Além disso, DePalma tem uma reputação a recuperar: em 2015,
encontrou uma espécie nova de dinossauro, o Dakotaraptor, mas ao
reconstruir seu esqueleto incluiu um osso que afinal era de tartaruga.
Quando outros colegas apontaram o erro, ele se viu obrigado a publicar
uma correção ao seu trabalho, e desde então não goza de grande
reconhecimento entre a comunidade paleontológica.

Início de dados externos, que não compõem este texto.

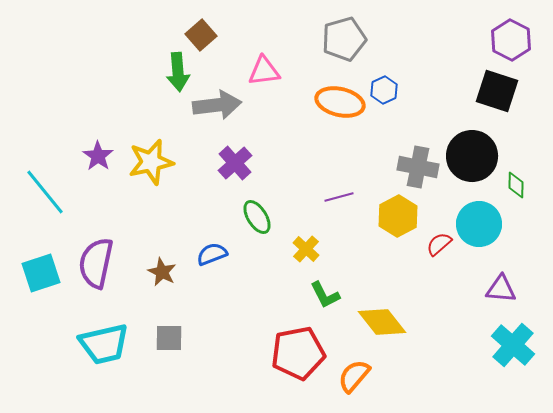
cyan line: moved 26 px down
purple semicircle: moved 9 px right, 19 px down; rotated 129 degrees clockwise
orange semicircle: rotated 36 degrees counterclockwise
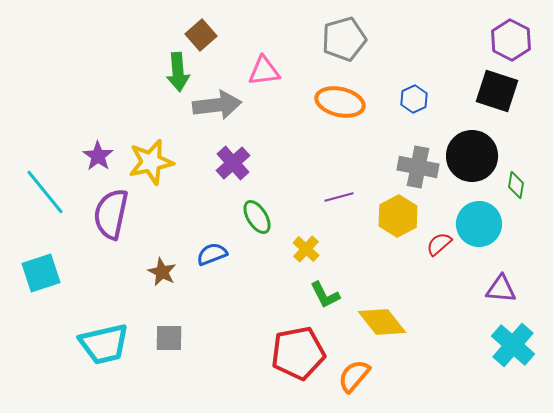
blue hexagon: moved 30 px right, 9 px down
purple cross: moved 2 px left
green diamond: rotated 8 degrees clockwise
purple semicircle: moved 15 px right, 49 px up
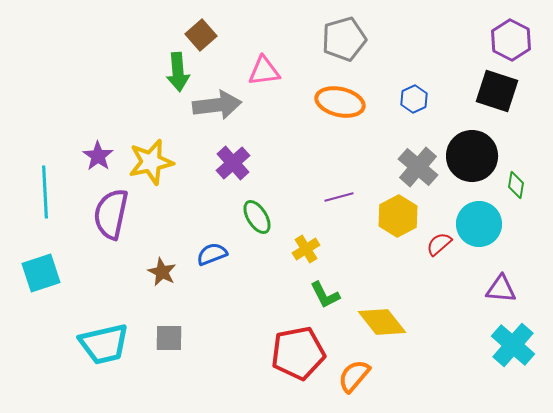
gray cross: rotated 30 degrees clockwise
cyan line: rotated 36 degrees clockwise
yellow cross: rotated 16 degrees clockwise
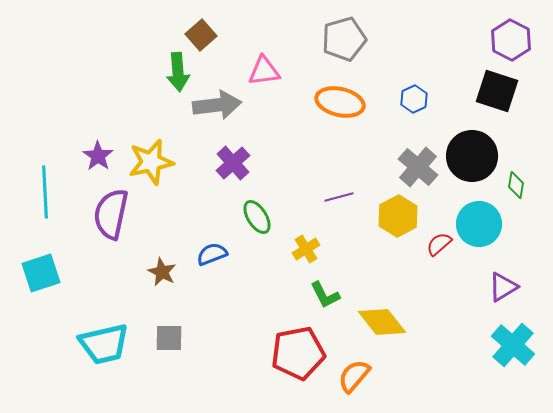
purple triangle: moved 2 px right, 2 px up; rotated 36 degrees counterclockwise
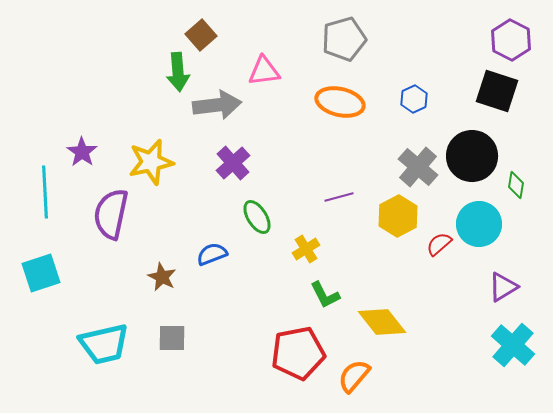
purple star: moved 16 px left, 4 px up
brown star: moved 5 px down
gray square: moved 3 px right
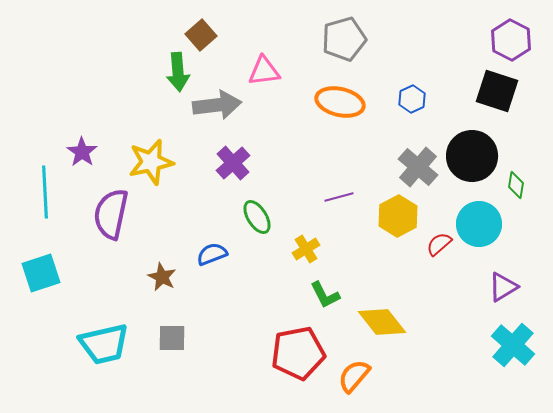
blue hexagon: moved 2 px left
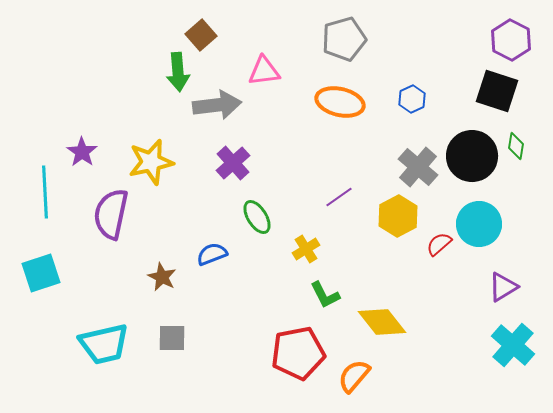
green diamond: moved 39 px up
purple line: rotated 20 degrees counterclockwise
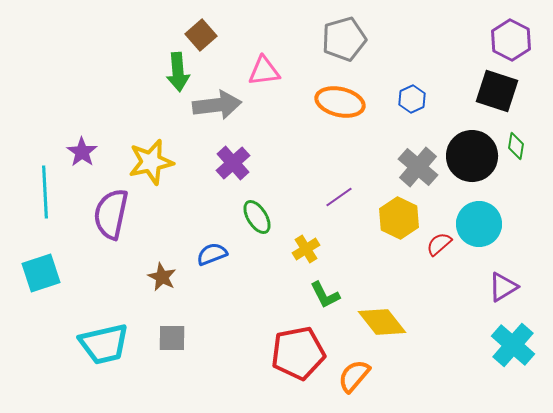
yellow hexagon: moved 1 px right, 2 px down; rotated 6 degrees counterclockwise
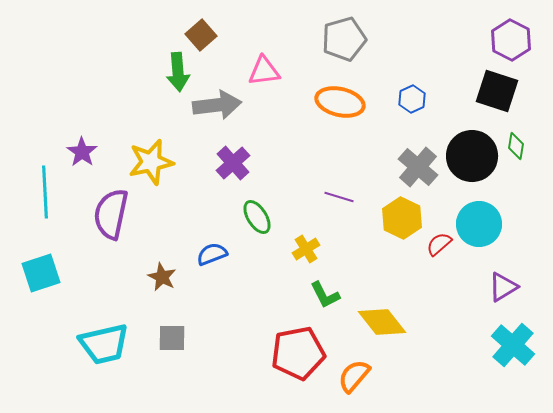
purple line: rotated 52 degrees clockwise
yellow hexagon: moved 3 px right
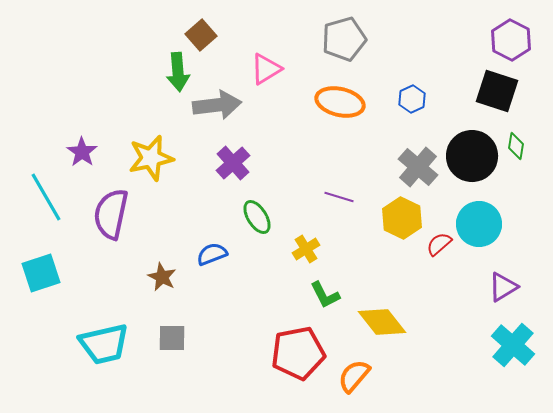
pink triangle: moved 2 px right, 2 px up; rotated 24 degrees counterclockwise
yellow star: moved 4 px up
cyan line: moved 1 px right, 5 px down; rotated 27 degrees counterclockwise
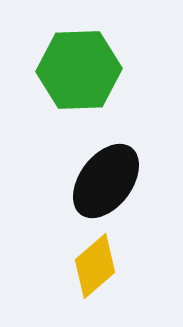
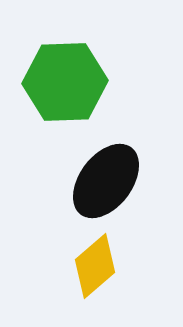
green hexagon: moved 14 px left, 12 px down
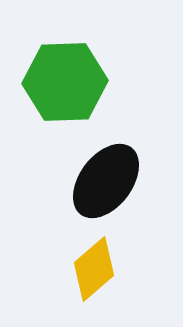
yellow diamond: moved 1 px left, 3 px down
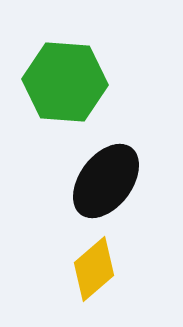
green hexagon: rotated 6 degrees clockwise
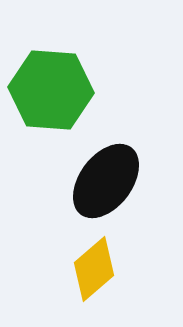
green hexagon: moved 14 px left, 8 px down
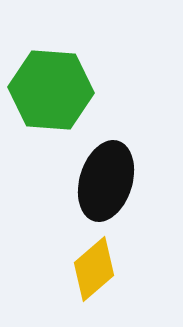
black ellipse: rotated 20 degrees counterclockwise
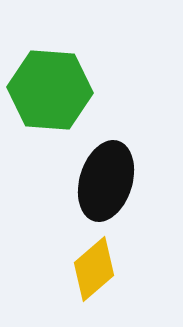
green hexagon: moved 1 px left
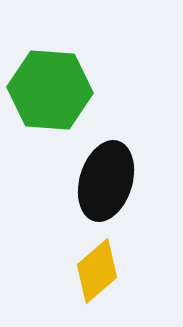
yellow diamond: moved 3 px right, 2 px down
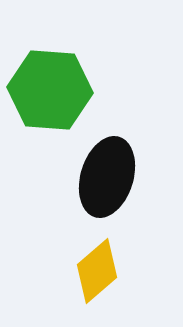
black ellipse: moved 1 px right, 4 px up
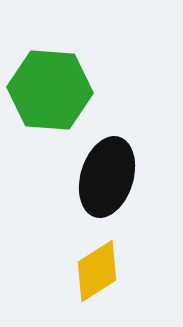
yellow diamond: rotated 8 degrees clockwise
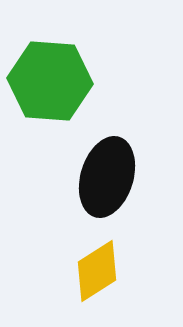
green hexagon: moved 9 px up
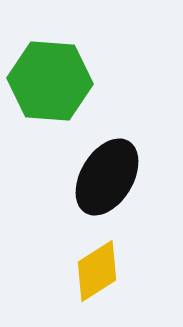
black ellipse: rotated 14 degrees clockwise
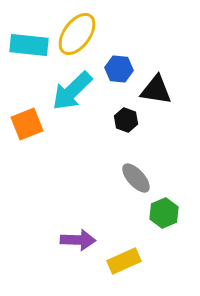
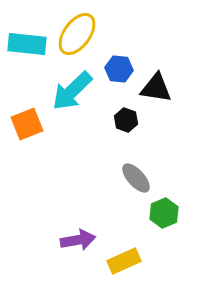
cyan rectangle: moved 2 px left, 1 px up
black triangle: moved 2 px up
purple arrow: rotated 12 degrees counterclockwise
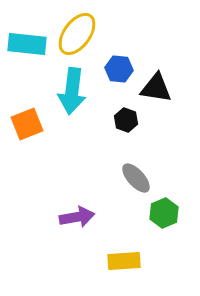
cyan arrow: rotated 39 degrees counterclockwise
purple arrow: moved 1 px left, 23 px up
yellow rectangle: rotated 20 degrees clockwise
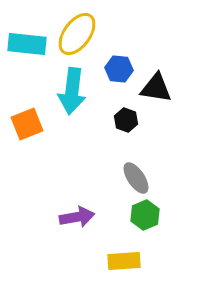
gray ellipse: rotated 8 degrees clockwise
green hexagon: moved 19 px left, 2 px down
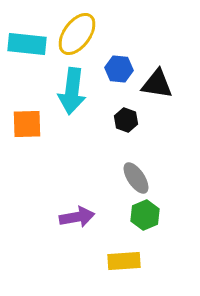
black triangle: moved 1 px right, 4 px up
orange square: rotated 20 degrees clockwise
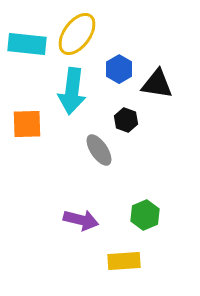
blue hexagon: rotated 24 degrees clockwise
gray ellipse: moved 37 px left, 28 px up
purple arrow: moved 4 px right, 3 px down; rotated 24 degrees clockwise
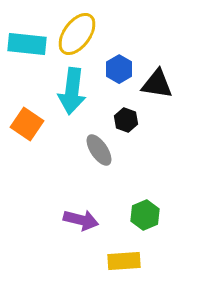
orange square: rotated 36 degrees clockwise
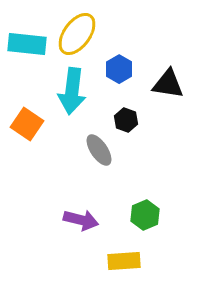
black triangle: moved 11 px right
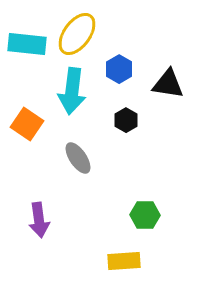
black hexagon: rotated 10 degrees clockwise
gray ellipse: moved 21 px left, 8 px down
green hexagon: rotated 24 degrees clockwise
purple arrow: moved 42 px left; rotated 68 degrees clockwise
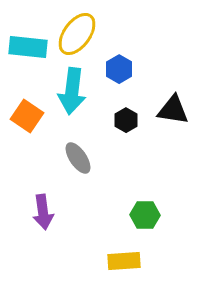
cyan rectangle: moved 1 px right, 3 px down
black triangle: moved 5 px right, 26 px down
orange square: moved 8 px up
purple arrow: moved 4 px right, 8 px up
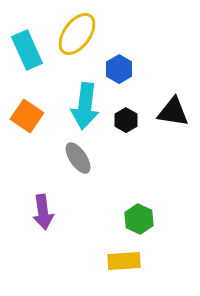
cyan rectangle: moved 1 px left, 3 px down; rotated 60 degrees clockwise
cyan arrow: moved 13 px right, 15 px down
black triangle: moved 2 px down
green hexagon: moved 6 px left, 4 px down; rotated 24 degrees clockwise
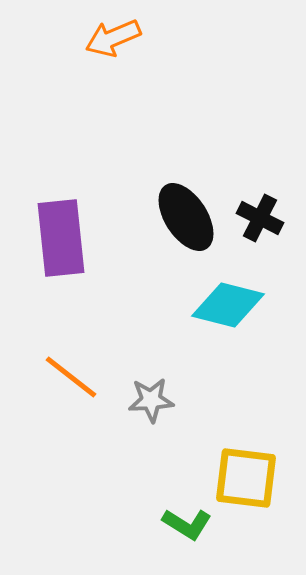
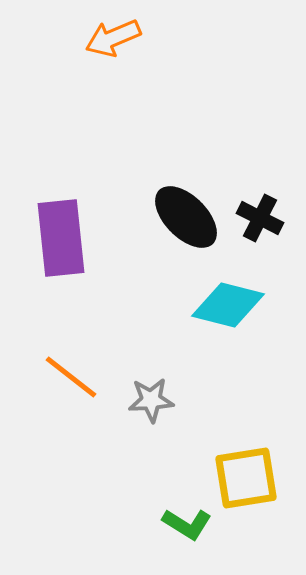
black ellipse: rotated 12 degrees counterclockwise
yellow square: rotated 16 degrees counterclockwise
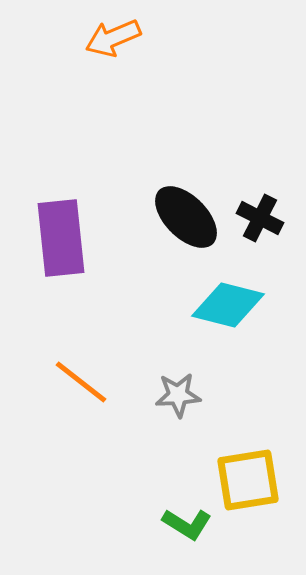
orange line: moved 10 px right, 5 px down
gray star: moved 27 px right, 5 px up
yellow square: moved 2 px right, 2 px down
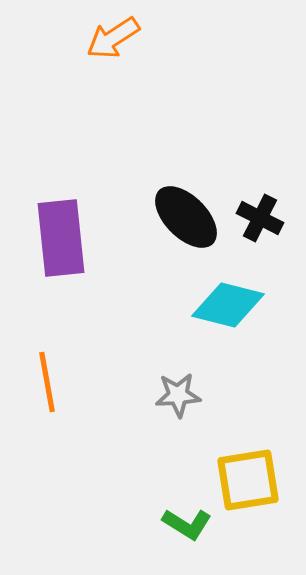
orange arrow: rotated 10 degrees counterclockwise
orange line: moved 34 px left; rotated 42 degrees clockwise
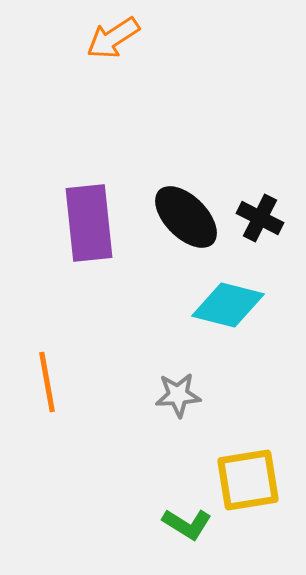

Então dispomos finalmente de uma foto do dia em
que os dinossauros morreram? A verdade é que falta confirmar alguns
detalhes importantes. Tanis, portanto, seria uma das descobertas mais
relevantes da história da paleontologia, ou novamente se exagerou a
relevância de um achado que é no máximo relativamente substancial? Se
tudo o que DePalma afirma estiver certo, será a primeira vez que teremos
provas incontestáveis de que os dinossauros ainda perambulavam sobre a
Terra ao final do Cretáceo. Assim, embora haja outras hipóteses para
explicar a extinção no K-T (por exemplo, várias dezenas de milhares de
anos de vulcanismo desenfreado na atual Índia, e que teria causado uma
enorme diminuição na população mundial de dinossauros durante o Cretáceo
tardio), Tanis proporcionaria a evidência necessária para afirmar sem
dúvida que pelo menos alguns dinossauros continuavam vivos para serem
testemunhas do último dia do Cretáceo.
Alberto González Fairén é
pesquisador no Centro de Astrobiologia (CSIC-INTA) em Madri, e no
Departamento de Astronomia da Universidade Cornell, em Nova York.